__Sayfa alıntısı__.
İslam Dünyasının Geleceği…
Yaşadığımız gerçekler, İslam Dünyası diye bir dünyanın varlığının olmadığını bize göstermektedir. Ama bir buçuk milyar nüfusa ve elli yedi ülkeye sahip halkı müslüman olan ülkelerin varlığı da ayrı bir gerçeklik olarak önümüzde durmaktadır. Gazze olayı ve olup bitenlerin tarihi seyri izlendiği vakit, İslam Dünyası terkibi bir yalan olarak önümüze düşmektedir.
İran Cumhurbaşkanı Reisi’nin Helikopter kazası sonucu vefat etmesi üzerine zihnimiz kaç tane böyle kaza sonucu ölen lider müslüman olduğuna uzandı. Bu kazaların sebep olduğu ölümlerin siyasal alana tekabül eden etkisini ise çok uzun bir zeminde tartışmakta yarar var.
Reisi’nin ölümü İran siyasal zemininde de Ortadoğu denkleminde de bir değişimi beraberinde taşıyacaktır. Bunun hem bölgesel siyasete ve hem de dünya siyasetine bir etkisi söz konusudur. Bütün bu tartışmaları stratejist akademisyenlere bırakarak, ümmet olarak Müslümanların bu kahır gücünü harekete geçirmesi gerektiği halde bir türlü geçirememesinin nedenleri üzerine düşünmekte yarar var.
Ümmetin parçalanmasının modern ve tarihi bağlamda sebepleri bulunmaktadır. Tarihi bağlamdaki parçalanmanın en önemli amili Şii Sünni çatışmasını içermektedir. İktidar kaygısını hem tarihi ve hem de modern dönemin parçalanma nedenleri arasında zikredilebilir. Modern dönemdeki parçalanmayı sağlayan amiller ise; daha çetrefilli ve daha katmanlı bir özellik taşımaktadır. Tarihi parçalanmışlığın izdüşümünü sürdüren siyasal yaklaşımın getirdiği çatışma alanları; örneğin, İran ve bölge ülkeleri ile sürdürülen çatışma zemini, özellikle Arap Baharı ile başlayan süreçte Şia üzerinden Irak, Suriye ve Yemende inşa ettiği güç temerküzü ve Lübnan’da Hizbullah örgütü üzerinden elde ettiği siyasal güç gibi… Modern dönemin en büyük çatışma alanı ise hala sömürge ülke olduklarını kabul etmeyen ve görece özgür olduğunu kabul eden müslüman ülkelerin diğer müslüman ülkeler ile çatışma alanı oluşturmalarıdır. BAE ve Suudi Arabistan veya Cezayir ve Tunus gibi ülkeler yanında Ürdün, Kuveyt veya Türkî cumhuriyetlerde buna örnek verilebilir. Bu noktada ulus devlet olma hayali ile ulusal çıkarlar meselesi de çatışmayı derinleştiren bir unsur olarak önümüzde durmaktadır.

__Veri alıntıları__.
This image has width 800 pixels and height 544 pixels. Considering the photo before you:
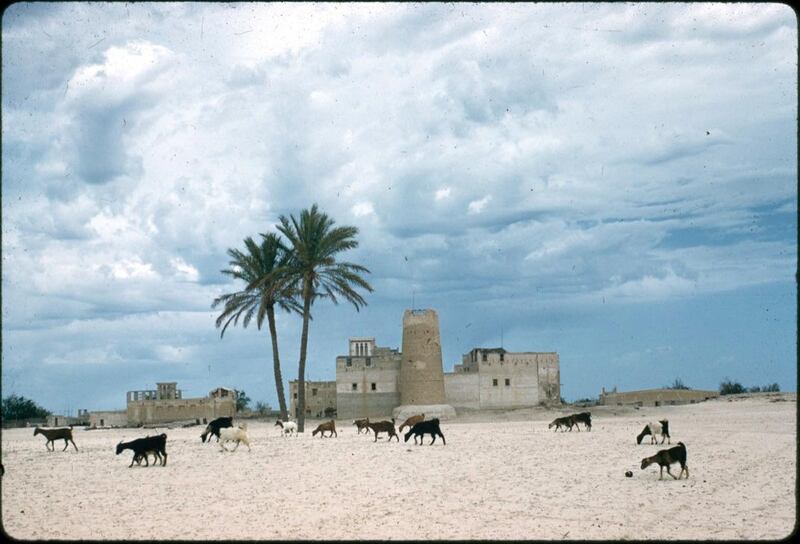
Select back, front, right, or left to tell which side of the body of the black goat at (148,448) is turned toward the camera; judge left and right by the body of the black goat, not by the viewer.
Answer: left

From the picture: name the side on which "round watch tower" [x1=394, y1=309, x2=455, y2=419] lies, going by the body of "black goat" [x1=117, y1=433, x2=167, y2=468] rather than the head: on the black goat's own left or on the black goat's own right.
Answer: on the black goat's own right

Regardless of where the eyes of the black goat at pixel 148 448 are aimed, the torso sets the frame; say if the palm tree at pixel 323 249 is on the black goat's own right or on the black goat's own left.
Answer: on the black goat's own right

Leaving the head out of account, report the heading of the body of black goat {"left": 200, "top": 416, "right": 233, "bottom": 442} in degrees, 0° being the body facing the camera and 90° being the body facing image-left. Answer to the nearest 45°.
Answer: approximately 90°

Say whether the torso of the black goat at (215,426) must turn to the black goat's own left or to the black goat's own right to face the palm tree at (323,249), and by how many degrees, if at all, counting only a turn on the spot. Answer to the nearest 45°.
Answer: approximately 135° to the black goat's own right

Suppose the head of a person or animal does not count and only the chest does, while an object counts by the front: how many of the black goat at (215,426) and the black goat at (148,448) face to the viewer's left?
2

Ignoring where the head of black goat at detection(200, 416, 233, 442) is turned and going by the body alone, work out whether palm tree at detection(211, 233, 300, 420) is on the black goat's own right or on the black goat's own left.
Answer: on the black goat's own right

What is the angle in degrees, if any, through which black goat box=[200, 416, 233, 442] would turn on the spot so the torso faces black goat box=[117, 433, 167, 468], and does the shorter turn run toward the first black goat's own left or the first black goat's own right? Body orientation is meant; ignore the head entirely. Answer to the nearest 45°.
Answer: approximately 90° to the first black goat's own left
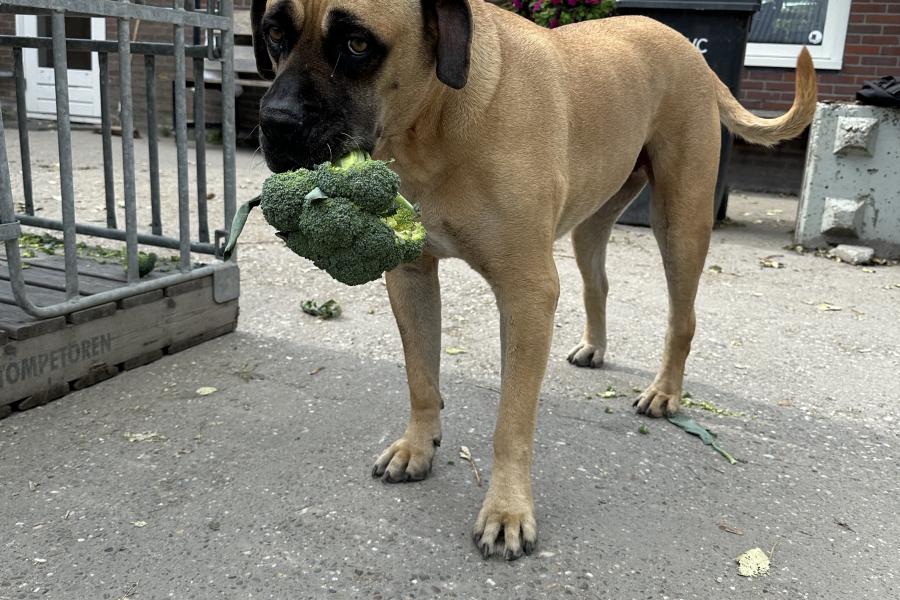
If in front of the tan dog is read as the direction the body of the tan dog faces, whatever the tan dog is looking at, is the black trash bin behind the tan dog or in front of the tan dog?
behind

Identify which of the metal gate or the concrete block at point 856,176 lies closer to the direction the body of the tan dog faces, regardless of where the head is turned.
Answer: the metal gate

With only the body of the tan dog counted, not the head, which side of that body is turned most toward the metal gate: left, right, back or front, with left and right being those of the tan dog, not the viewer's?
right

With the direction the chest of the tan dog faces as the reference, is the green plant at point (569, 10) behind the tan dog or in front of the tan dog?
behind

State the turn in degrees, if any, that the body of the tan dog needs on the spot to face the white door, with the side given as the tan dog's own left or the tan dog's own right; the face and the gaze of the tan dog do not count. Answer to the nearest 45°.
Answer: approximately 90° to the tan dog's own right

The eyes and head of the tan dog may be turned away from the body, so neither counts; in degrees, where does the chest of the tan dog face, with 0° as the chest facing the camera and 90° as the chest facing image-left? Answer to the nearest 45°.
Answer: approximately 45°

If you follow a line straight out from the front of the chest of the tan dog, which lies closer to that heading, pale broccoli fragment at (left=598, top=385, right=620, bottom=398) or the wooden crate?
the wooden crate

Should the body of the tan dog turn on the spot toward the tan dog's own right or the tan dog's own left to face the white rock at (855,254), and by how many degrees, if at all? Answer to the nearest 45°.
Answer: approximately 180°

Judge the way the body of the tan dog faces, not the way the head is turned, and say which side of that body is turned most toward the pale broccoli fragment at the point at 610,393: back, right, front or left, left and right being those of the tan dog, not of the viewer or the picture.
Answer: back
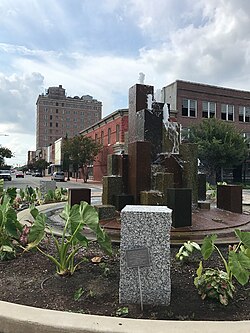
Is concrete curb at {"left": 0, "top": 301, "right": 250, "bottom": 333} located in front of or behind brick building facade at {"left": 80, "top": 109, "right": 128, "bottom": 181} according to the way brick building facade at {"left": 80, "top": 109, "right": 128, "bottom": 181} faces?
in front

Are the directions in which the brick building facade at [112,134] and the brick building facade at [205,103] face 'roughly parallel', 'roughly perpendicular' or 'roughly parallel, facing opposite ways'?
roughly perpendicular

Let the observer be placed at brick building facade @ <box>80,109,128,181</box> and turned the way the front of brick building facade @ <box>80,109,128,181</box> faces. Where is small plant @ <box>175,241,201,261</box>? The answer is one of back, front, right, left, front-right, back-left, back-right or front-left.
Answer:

__İş talebi A__.
Metinde, hâlâ sömürge olduğunu kabul etmeyen müslüman ülkelerin diğer müslüman ülkelerle çatışma alanı oluşturmasına örnek olarak tek tek adı verilen ülkeleri sıralayın.
__İş talebi B__.
Lütfen kayıtlarda "Let the observer" ifadesini içeren satırla başlayıp kayıtların sonuna kadar süren bölümü, iki ucu da dahil, aynen yazıya geçirin.
Metin ile kayıtlar arasında bir bağlantı yoktur.

__Cevap alanı A__.
BAE, Suudi Arabistan, Cezayir, Tunus, Ürdün, Kuveyt

__Cevap alanı B__.
Let the observer be placed at brick building facade @ <box>80,109,128,181</box> and turned the way the front of brick building facade @ <box>80,109,128,181</box> faces. Where is small plant @ <box>175,241,201,261</box>? The answer is one of back, front, right, left, front-right, back-left, back-right or front-left.
Answer:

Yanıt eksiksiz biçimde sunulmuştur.